The International Monetary Fund (IMF) heaped pressure on the Government to implement these and other measures to cut spending.
Tanaiste Eamon Gilmore attempted yesterday to play down the demands from the IMF, saying it was not about this year's Budget.
He said the IMF review was about "medium to long-term recommendations".
"It is not a case of ruling out something in terms of next year's Budget. These are recommendations made for the long term. They are done and the IMF does this for every country.
"It is not something the Government has to follow and it is not part of the programme. We will deal with the issues relating to the Budget when we come to budget time," he said.
But when asked about the IMF view on means testing, Mr Noonan left the options open.
"There is no question they (the IMF) are adding conditions to the programme. Apart from exclusions in the Programme for Government, everything else is on the table," he said.

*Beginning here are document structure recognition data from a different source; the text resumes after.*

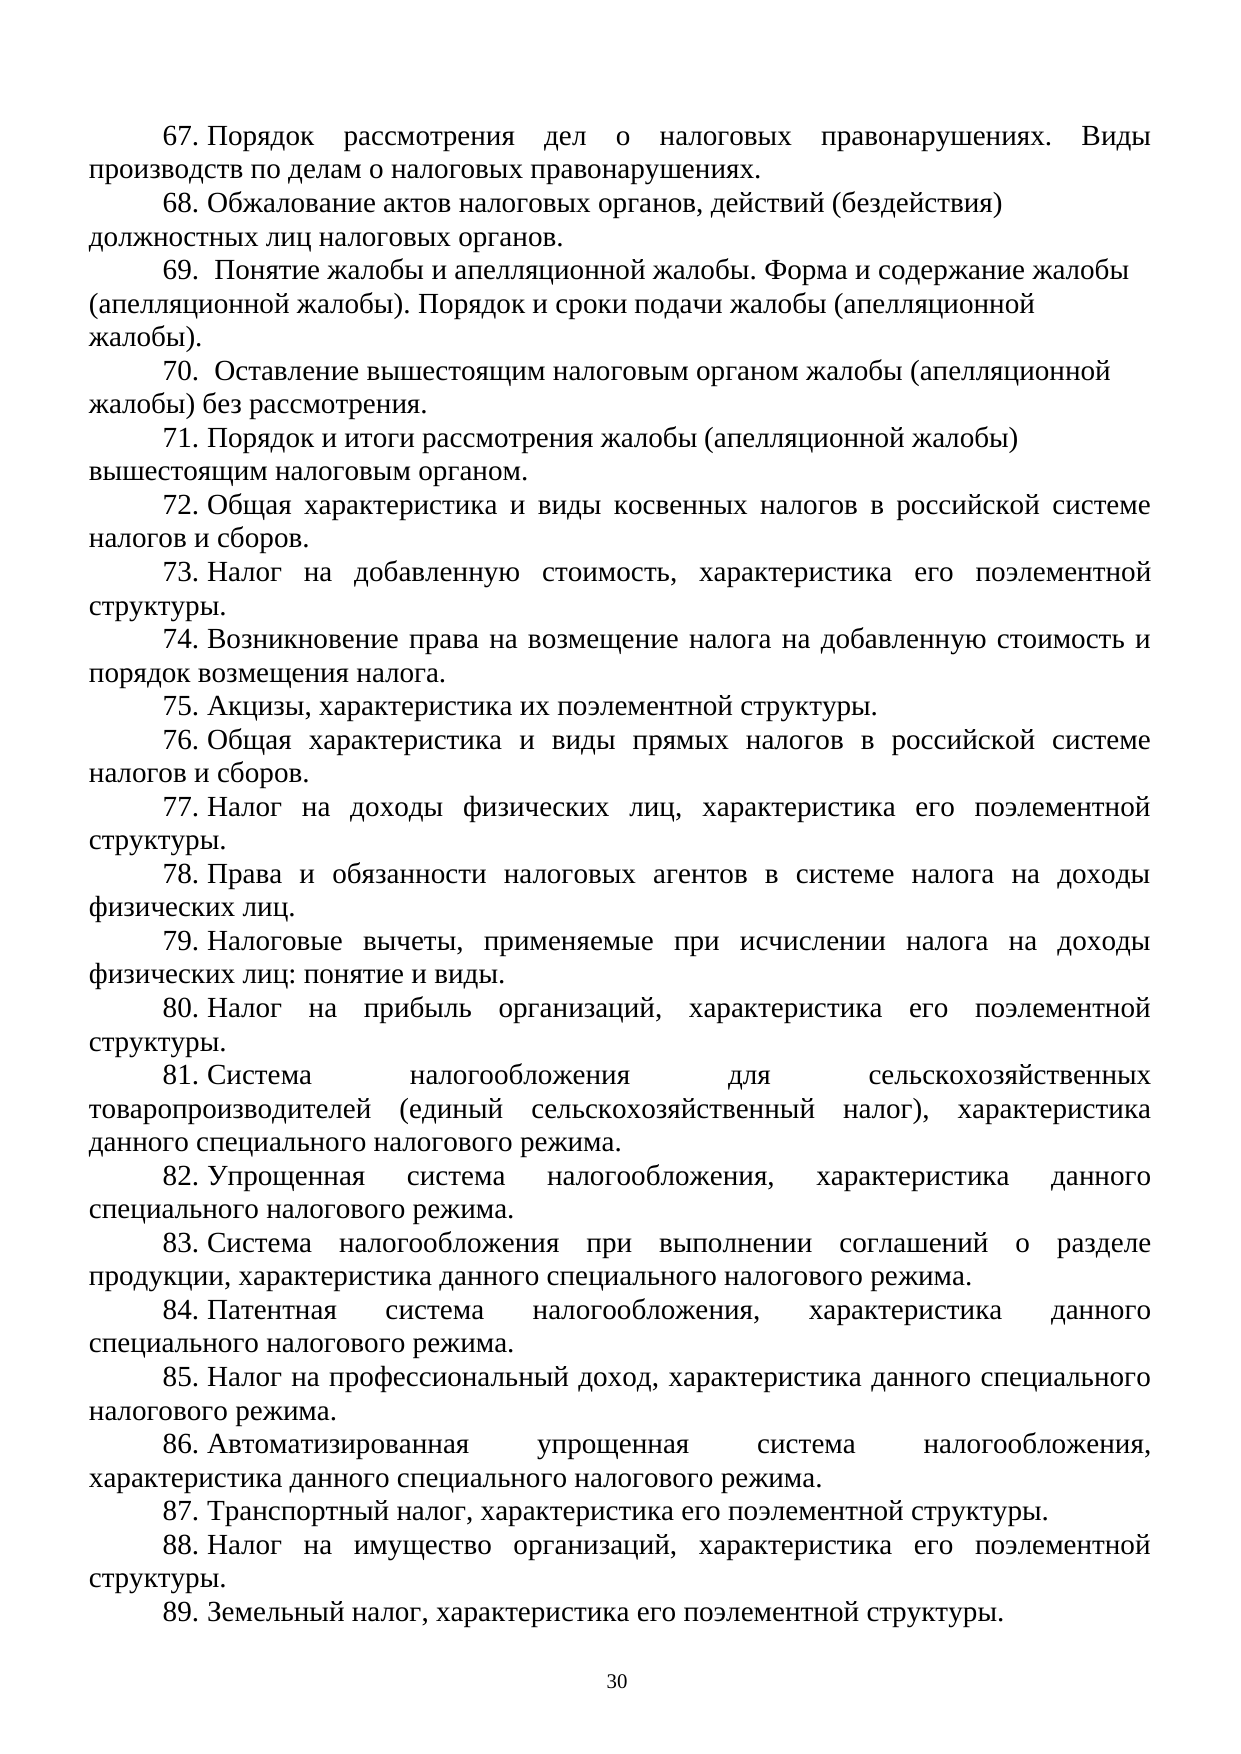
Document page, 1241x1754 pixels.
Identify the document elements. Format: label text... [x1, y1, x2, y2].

list Налог на профессиональный доход, характеристика данного специального налогового режима. [89, 1359, 1152, 1426]
list Система налогообложения для сельскохозяйственных товаропроизводителей (единый сельскохозяйственный налог), характеристика данного специального налогового режима. [89, 1057, 1152, 1158]
list Акцизы, характеристика их поэлементной структуры. [89, 688, 1152, 722]
list Налог на добавленную стоимость, характеристика его поэлементной структуры. [89, 554, 1152, 621]
list Порядок и итоги рассмотрения жалобы (апелляционной жалобы) вышестоящим налоговым органом. [89, 420, 1152, 487]
list Общая характеристика и виды косвенных налогов в российской системе налогов и сборов. [89, 487, 1152, 554]
list Права и обязанности налоговых агентов в системе налога на доходы физических лиц. [89, 856, 1152, 923]
list Возникновение права на возмещение налога на добавленную стоимость и порядок возмещения налога. [89, 621, 1152, 688]
list Земельный налог, характеристика его поэлементной структуры. [89, 1594, 1152, 1627]
list Налог на прибыль организаций, характеристика его поэлементной структуры. [89, 990, 1152, 1057]
list Упрощенная система налогообложения, характеристика данного специального налогового режима. [89, 1158, 1152, 1225]
list Транспортный налог, характеристика его поэлементной структуры. [89, 1493, 1152, 1527]
list Порядок рассмотрения дел о налоговых правонарушениях. Виды производств по делам о налоговых правонарушениях. [89, 118, 1152, 185]
list Налоговые вычеты, применяемые при исчислении налога на доходы физических лиц: понятие и виды. [89, 923, 1152, 990]
list Автоматизированная упрощенная система налогообложения, характеристика данного специального налогового режима. [89, 1426, 1152, 1493]
list Оставление вышестоящим налоговым органом жалобы (апелляционной жалобы) без рассмотрения. [89, 353, 1152, 420]
list Налог на имущество организаций, характеристика его поэлементной структуры. [89, 1527, 1152, 1594]
list Система налогообложения при выполнении соглашений о разделе продукции, характеристика данного специального налогового режима. [89, 1225, 1152, 1292]
list Общая характеристика и виды прямых налогов в российской системе налогов и сборов. [89, 722, 1152, 789]
list Понятие жалобы и апелляционной жалобы. Форма и содержание жалобы (апелляционной жалобы). Порядок и сроки подачи жалобы (апелляционной жалобы). [89, 252, 1152, 353]
list Патентная система налогообложения, характеристика данного специального налогового режима. [89, 1292, 1152, 1359]
list Обжалование актов налоговых органов, действий (бездействия) должностных лиц налоговых органов. [89, 185, 1152, 252]
list Налог на доходы физических лиц, характеристика его поэлементной структуры. [89, 789, 1152, 856]
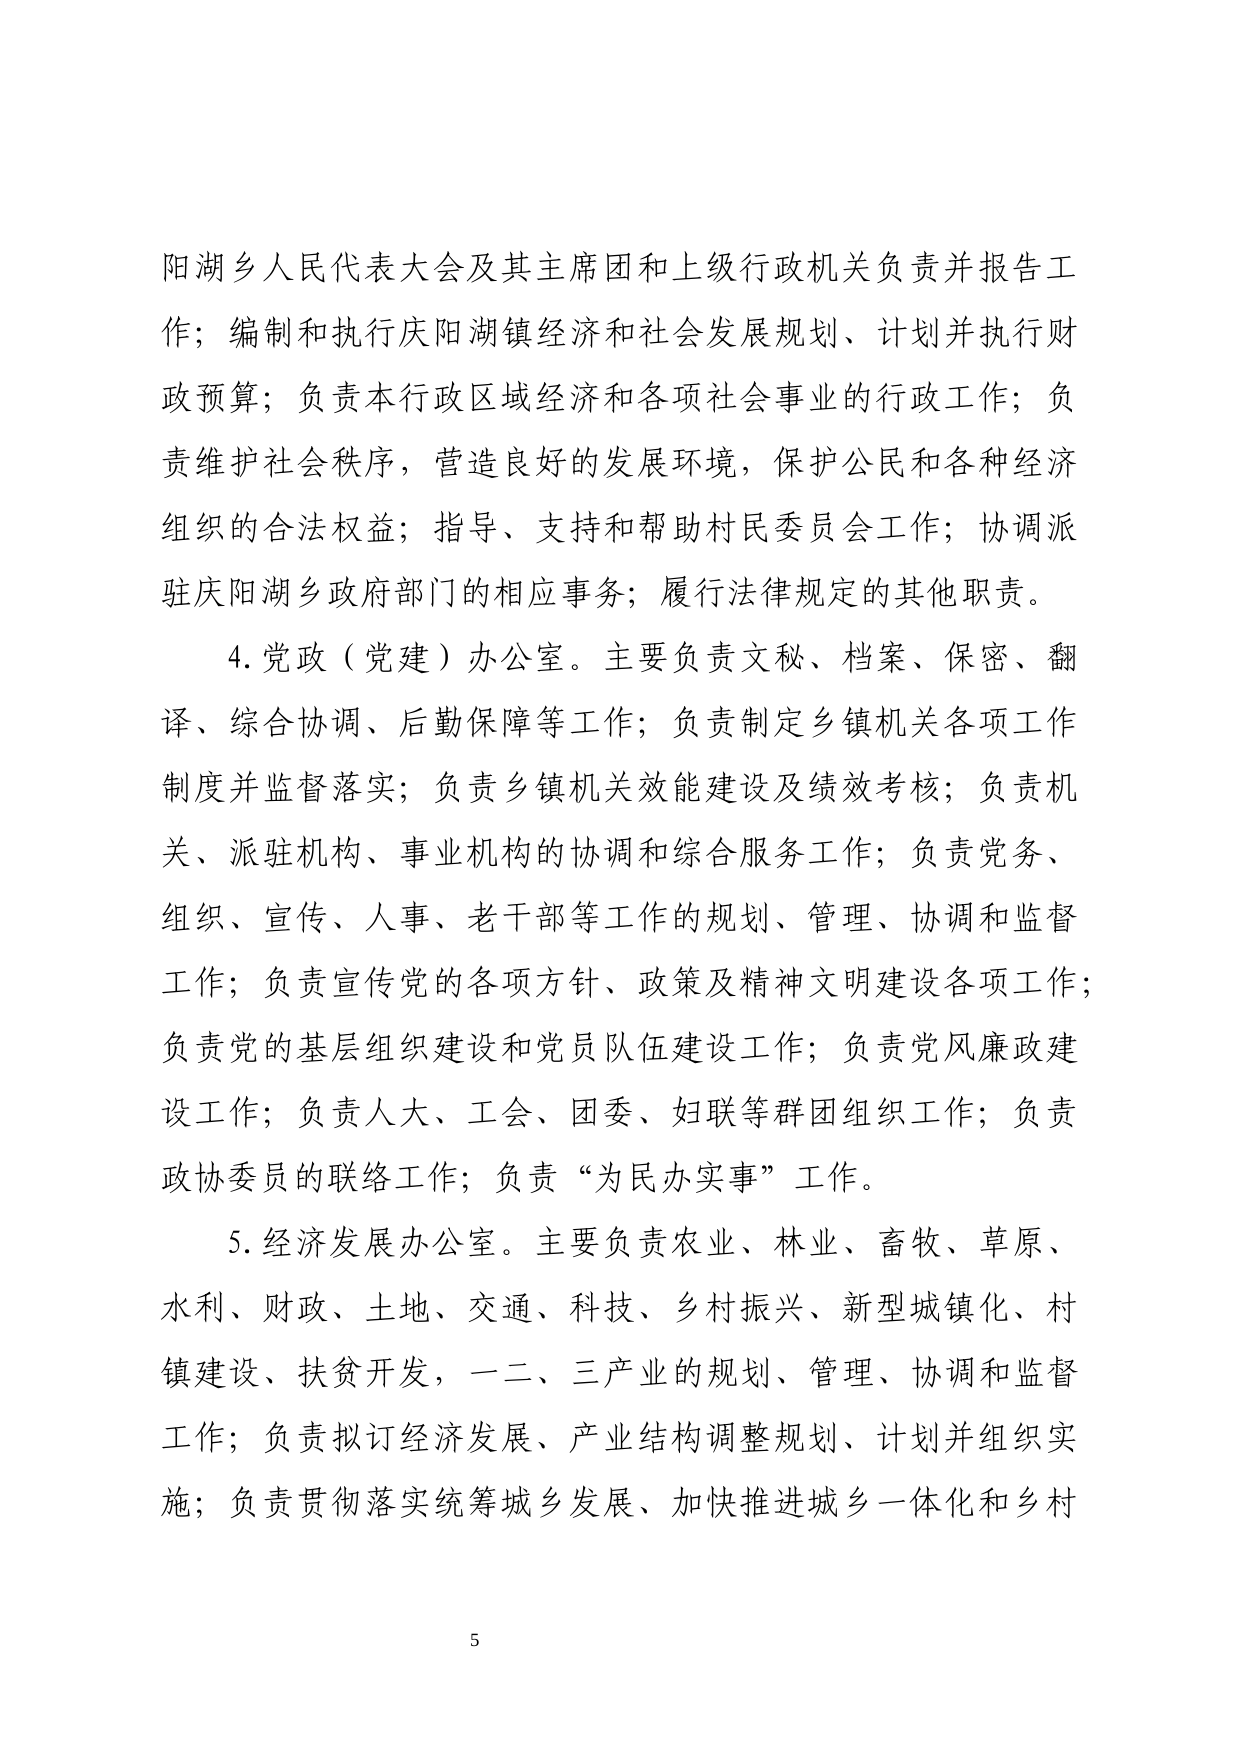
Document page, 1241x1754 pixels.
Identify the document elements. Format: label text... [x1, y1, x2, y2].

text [159, 233, 1081, 623]
text 4.党政（党建）办公室。主要负责文秘、档案、保密、翻译、综合协调、后勤保障等工作；负责制定乡镇机关各项工作制度并监督落实；负责乡镇机关效能建设及绩效考核；负责机关、派驻机构、事业机构的协调和综合服务工作；负责党务、组织、宣传、人事、老干部等工作的规划、管理、协调和监督工作；负责宣传党的各项方针、政策及精神文明建设各项工作；负责党的基层组织建设和党员队伍建设工作；负责党风廉政建设工作；负责人大、工会、团委、妇联等群团组织工作；负责政协委员的联络工作；负责“为民办实事”工作。 [159, 623, 1081, 1208]
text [159, 1208, 1081, 1533]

The Programme for Government specifically mentions not cutting the basic rates of social welfare, but says nothing about changes to child benefit.
Meanwhile, Social Protection Minister Joan Burton is sitting on a report on future policy on child benefit. Her spokesperson said the report of the expert group on child benefit was still only in draft form.
Ms Burton previously said she wanted child benefit for people earning over €100,000 to be taxed, but said this was a matter for Mr Noonan.
Fianna Fail social welfare spokesman Willie O'Dea said he would vigorously oppose any plans to introduce means testing for child benefit.
"Means testing the payment is a blunt instrument and will end up taking the payment from middle income families who are relying on child benefit to maintain a basic quality of life for their children," he said.